To save this work, you can use write.csv() or readr::write_csv() and its relatives (e.g., functions like write.file()). These will create or overwrite a file in the directory location you specify.

# We will keep in the tidyverse idiom with readr::write_csv()
write_csv(x = berry_penalty_analysis_data,
          file = "data/berry-penalty-data.csv")

Sometimes, we want to be able to save R data for re-loading later. It’s good to do this explicitly, rather than relying on something like RStudio’s version of autosaving (which we’ve turned off for you at the beginning of this tutorial). You might want to do this instead of write_csv() because:

You have non-tabular data (lists, tensors, ggplots, etc)
You are saving the output of time-consuming workflows and want to be able to start again without re-running those workflows
You want to bundle a lot of objects together into a single file for yourself or other R users

If you want to save a single R object, the write_rds() function saves an object into a native R data format: .rds. This uses syntax similar to write_csv():

berry_penalty_analysis_data %>%
  write_rds(file = "data/berry-penalty-data.rds")

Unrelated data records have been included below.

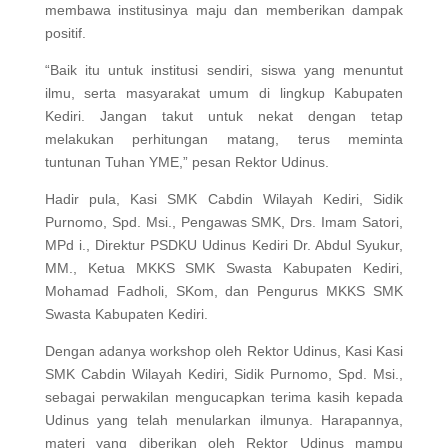
membawa institusinya maju dan memberikan dampak
positif.
“Baik itu untuk institusi sendiri, siswa yang menuntut
ilmu, serta masyarakat umum di lingkup Kabupaten
Kediri. Jangan takut untuk nekat dengan tetap
melakukan perhitungan matang, terus meminta
tuntunan Tuhan YME,” pesan Rektor Udinus.
Hadir pula, Kasi SMK Cabdin Wilayah Kediri, Sidik
Purnomo, Spd. Msi., Pengawas SMK, Drs. Imam Satori,
MPd i., ⁠Direktur PSDKU Udinus Kediri Dr. Abdul Syukur,
MM., ⁠Ketua MKKS SMK Swasta Kabupaten Kediri,
Mohamad Fadholi, SKom, dan Pengurus MKKS SMK
Swasta Kabupaten Kediri.
Dengan adanya workshop oleh Rektor Udinus, Kasi Kasi
SMK Cabdin Wilayah Kediri, Sidik Purnomo, Spd. Msi.,
sebagai perwakilan mengucapkan terima kasih kepada
Udinus yang telah menularkan ilmunya. Harapannya,
materi yang diberikan oleh Rektor Udinus mampu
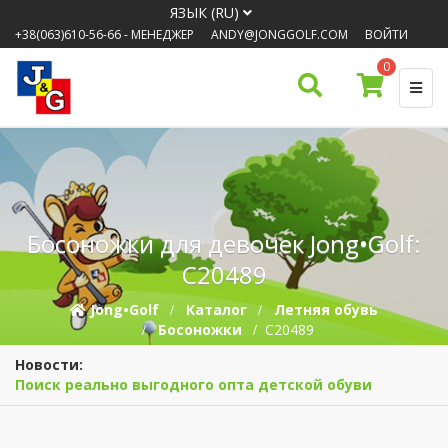
ЯЗЫК (RU)
+38(063)610-56-66
- МЕНЕДЖЕР
ANDY@JONGGOLF.COM
ВОЙТИ
0
Босоножки для девочек Jong•Golf:
C20489
Jong•Golf
Каталог
Летняя обувь
Босоножки
C20489
Новости:
Поиск реально выгодного опта детской обуви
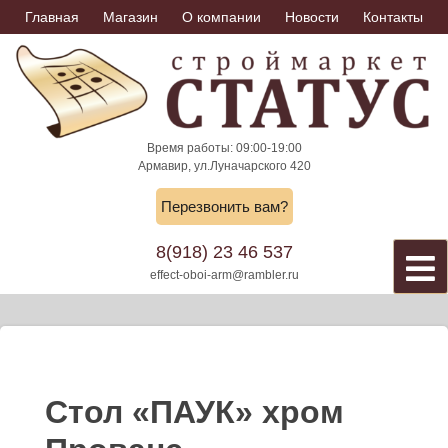
Skip
Главная
Магазин
О компании
Новости
Контакты
to
content
Время работы: 09:00-19:00
Армавир, ул.Луначарского 420
Перезвонить вам?
8(918) 23 46 537
effect-oboi-arm@rambler.ru
Стол «ПАУК» хром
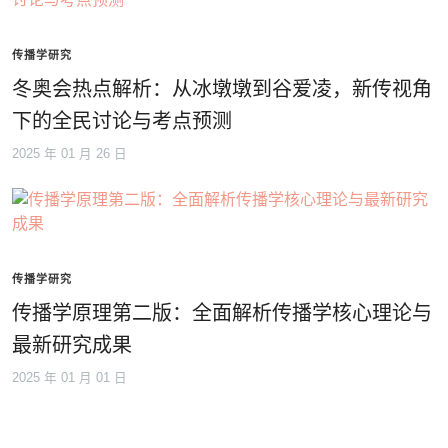
传播学研究
冬奥会热点解析：从冰墩墩到谷爱凌，新传视角
下的全民讨论与考点预测
2025 年 01 月 26 日
传播学研究
传播学原理第二版：全面解析传播学核心理论与
最新研究成果
2025 年 01 月 01 日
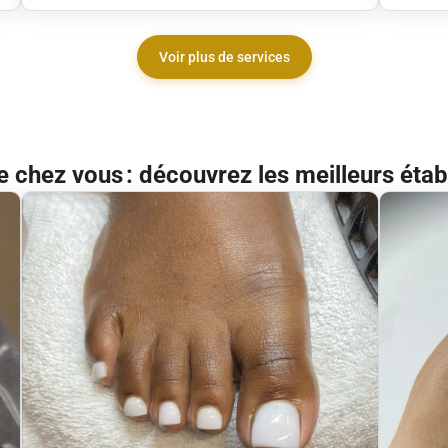
Voir plus de services
e chez vous : découvrez les meilleurs ét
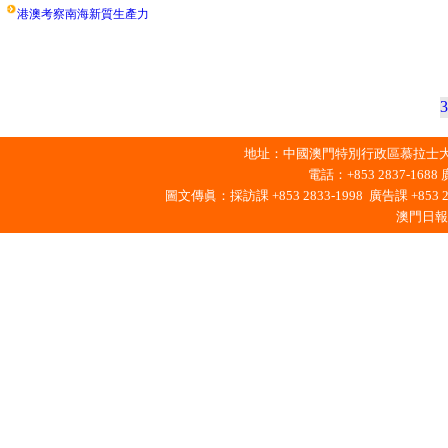
港澳考察南海新質生產力
3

Often, though, it can be helpful to save multiple R objects so that a workplace can be restored. In this case, the generic save() function will save a list of R objects provided as symbolic names into a file of format .RData, which can be restored with load().

save(berry_penalty_analysis_data,
     ca_cider_coords,
     ca_cider,
     cider_contingency,
     file = "data/workshop-data.RData")

rm(berry_penalty_analysis_data,
     ca_cider_coords,
     ca_cider,
     cider_contingency)

load(file = "data/workshop-data.RData")

This can be very helpful for sharing data.

1.4.1 A note on replicability

In order to make sure that your data are replicable, you should always keep your raw data and the script/code that transforms that data into your cleaned form. That way, when (not if) you discover a couple minor errors, you can go back and fix them, and you will not be stuck trying to remember how you overwrote this data in the first place.

This will also protect you if, in the future, someone looks at your data and asks something like “but where did these means come from?”

1.5 Wrap up

This introductory section speeds over a large number of basic data-manipulation tasks that are key to any kind of analysis. To learn more, you can look into some of the resources we’ve linked here (in particular the R for Data Science handbook), some of our previous workshops on the topic, to see how these tools can be applied to sensory data, or my recently created R Opus v2, which applies these tools to a variety of common sensory analyses.